**Faça o seguinte**
• 1. Responda com base no texto sobre Sérgio Jesus de Oliveira:
(a) Quantos anos tem Sérgio?
(b) Em que mês e ano a doença arterial dele se agravou?
(c) Qual foi o diagnóstico dado no hospital?
• 2. No texto sobre Sérgio Jesus de Oliveira, reescreva o trecho que começa com as palavras que contêm "No hospital, as" e termina em "propensão à patologia.", trocando "enfermeira" por "médica".
• 3. Segundo o texto sobre Sérgio Jesus de Oliveira, por que ele foi submetido a diversos procedimentos no hospital?

Por Caroline Apple
A vida do cabelereiro Sérgio Jesus de Oliveira, de 60 anos, foi forjada na beleza. Talentoso e bem-sucedido, o carioca logo se aproximou da alta sociedade de Macaé (RJ). Mulheres ricas e exigentes de todos os tipos o procuravam pelo mesmo motivo: aumentar a autoestima por meio dos cortes de cabelo incríveis que Sérgio era capaz de promover. E foi nessa toada que sua vida seguiu até meados de 2019.
Mas como promover autoestima quando você se vê, praticamente, do dia para noite, com uma perna amputada? Como estimular a beleza diante de um cenário de dores alucinantes que nem mesmo os remédios alopáticos mais fortes eram capazes de sanar?
Assim tem sido a vida do cabelereiro carioca desde que sua doença arterial se agravou em julho de 2019. Foi dando um workshop em seu salão que Sérgio notou que seu pé estava vermelho, latejando. O que deveria ser uma simples ida ao hospital se tornou o início de uma jornada que está longe do fim.
No hospital, as notícias não eram promissoras. Logo que chegou teve que ouvir da enfermeira que seu caso era de amputação. Desesperado e com medo, Sérgio foi sendo submetido a diversos procedimentos para salvar sua perna, que não recebia mais irrigação. O diagnóstico era de tromboangeíte obliterante, doença associada ao tabagismo. Sérgio garante que fumou bem pouco durante a vida, mas que foi o suficiente para aflorar sua propensão à patologia.

**Listagem**

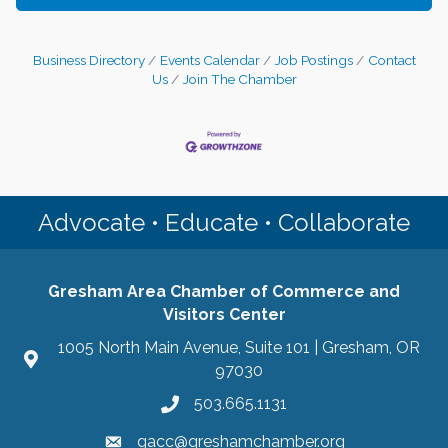
Business Directory
Events Calendar
Job Postings
Contact
Us
Join The Chamber
Advocate • Educate • Collaborate
Gresham Area Chamber of Commerce and
Visitors Center
1005 North Main Avenue, Suite 101 | Gresham, OR
97030
503.665.1131
gacc@greshamchamber.org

**Respostas por tarefa**
• 1.
(a) 60 anos.
(b) Em julho de 2019.
(c) Tromboangeíte obliterante.

• 2.
No hospital, as notícias não eram promissoras. Logo que chegou teve que ouvir da médica que seu caso era de amputação. Desesperado e com medo, Sérgio foi sendo submetido a diversos procedimentos para salvar sua perna, que não recebia mais irrigação. O diagnóstico era de tromboangeíte obliterante, doença associada ao tabagismo. Sérgio garante que fumou bem pouco durante a vida, mas que foi o suficiente para aflorar sua propensão à patologia.

• 3. Os procedimentos buscavam salvar a perna dele, que não recebia mais irrigação.